Converting a program from using files to using a database is sort of
like converting a program from, say, C to Perl. You can do a straight
one-for-one conversion, but you wouldn't be taking advantage of the new
features. The straight conversion would be doing things the "C way", and
not the "Perl way". That said, the easiest way is probably to do the
straight conversion, then take advantage of the new features as you gain
experience.
-------------------------------------------------------
Particulars:
(Disclaimer: I've only looked at a little of the PAN code, so if some of
the below doesn't make sense, ignore it or let me know where it doesn't
make sense.) My thoughts on how PAN might work after a first step of
converting to use a database:
Downloading headers:
Would work pretty much like it does now. Instead of each header being
written as several lines in a file, it is inserted as one record/row in
the database.

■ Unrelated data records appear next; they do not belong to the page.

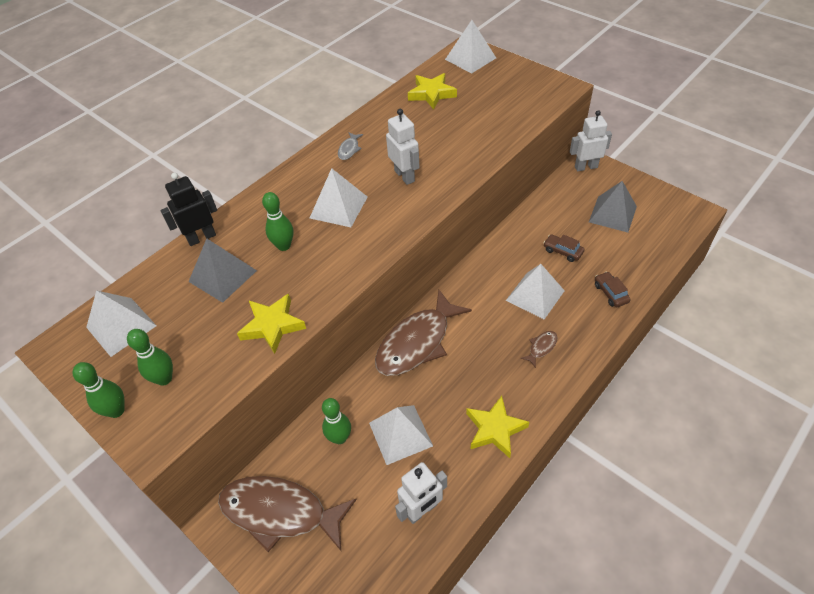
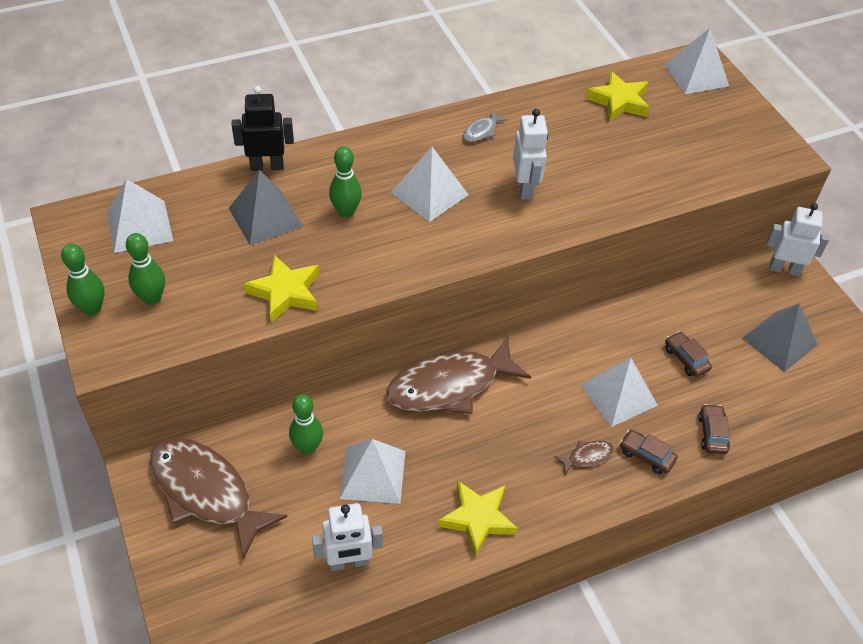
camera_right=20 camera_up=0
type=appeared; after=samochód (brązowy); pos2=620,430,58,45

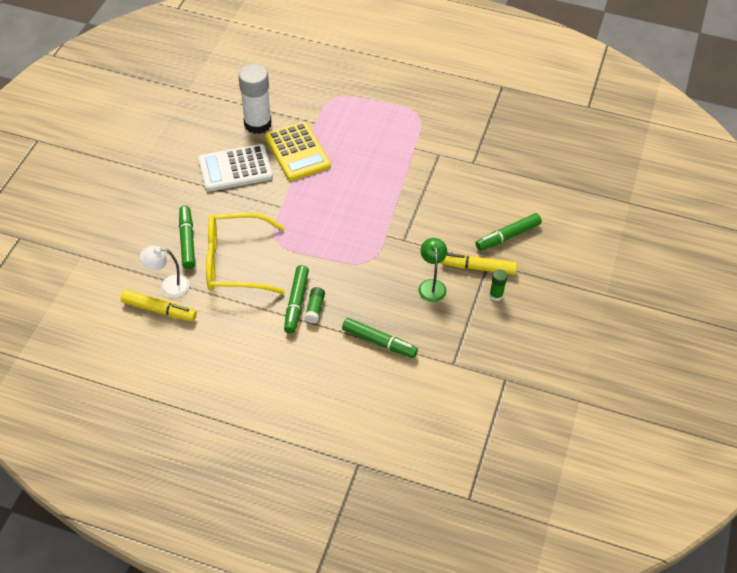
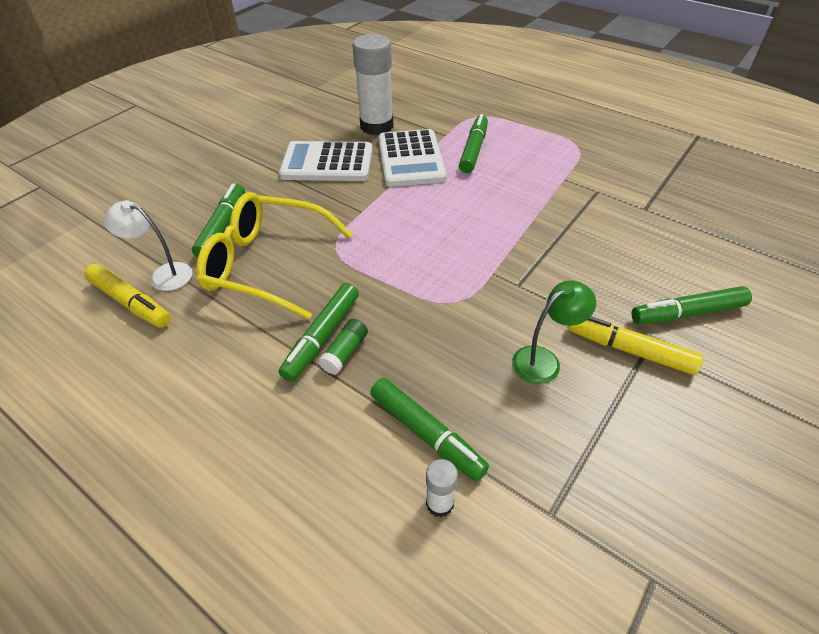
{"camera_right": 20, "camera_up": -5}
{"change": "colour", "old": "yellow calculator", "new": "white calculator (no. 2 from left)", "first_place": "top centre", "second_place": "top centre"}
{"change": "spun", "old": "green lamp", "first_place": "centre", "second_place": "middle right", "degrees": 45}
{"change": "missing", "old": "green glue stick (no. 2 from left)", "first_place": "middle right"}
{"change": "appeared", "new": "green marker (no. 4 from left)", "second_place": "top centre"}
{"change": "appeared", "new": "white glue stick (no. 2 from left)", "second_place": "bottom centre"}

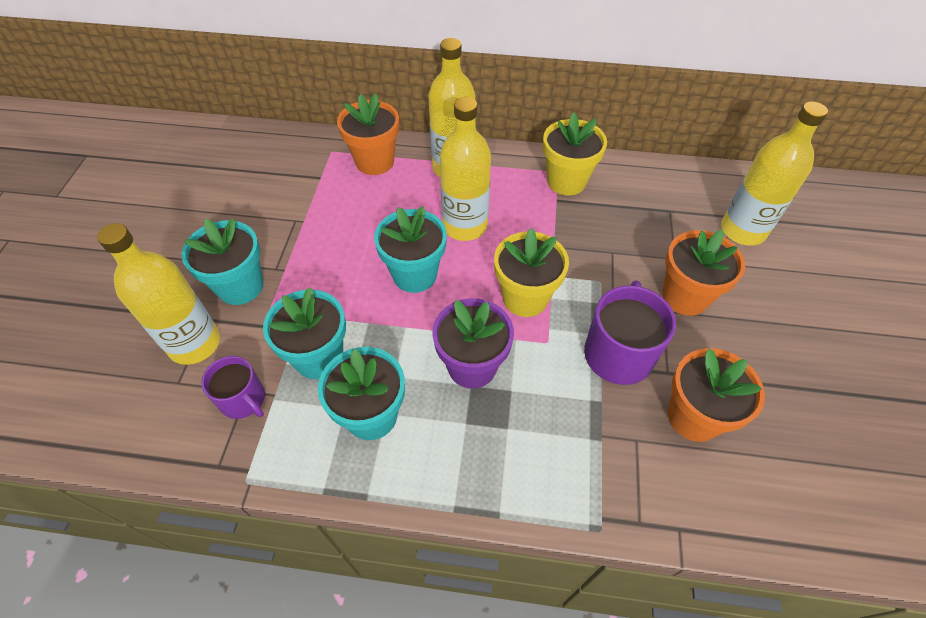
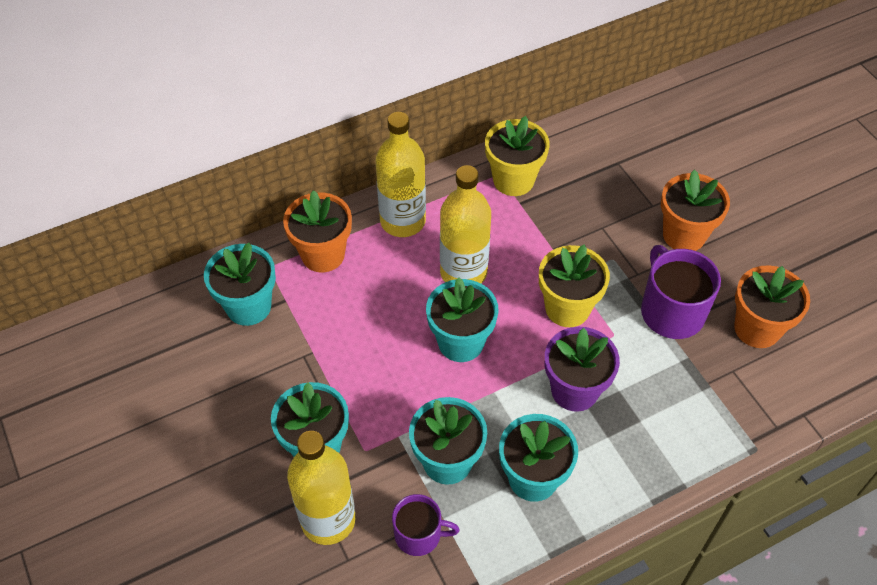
{"camera_right": -35, "camera_up": 0}
{"change": "missing", "old": "yellow bottle (no. 4 from left)", "first_place": "top right"}
{"change": "appeared", "new": "turquoise flower pot (no. 1 from left)", "second_place": "middle left"}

Committing the inserts in groups of 500-1000 rows should
work well.
Downloading articles:
Again similar to how it works now. One possible improvement would be to
parse the file for the additional header fields, and update the database
to store those fields in the database rows created when the headers were
downloaded. Since the articles are typically larger, committing after
each update would probably be OK for binary groups, maybe OK for text
groups.
Opening a group:
Only retrieve parts 0 or 1 of multi-part files. This obviously should
cut the memory usage compared to the current design.
Reading or saving a multi-part file:
Pull the information for the rest of the parts from the database for
queuing, etc.
-----------------------------------------------------
I look forward to seeing your notes.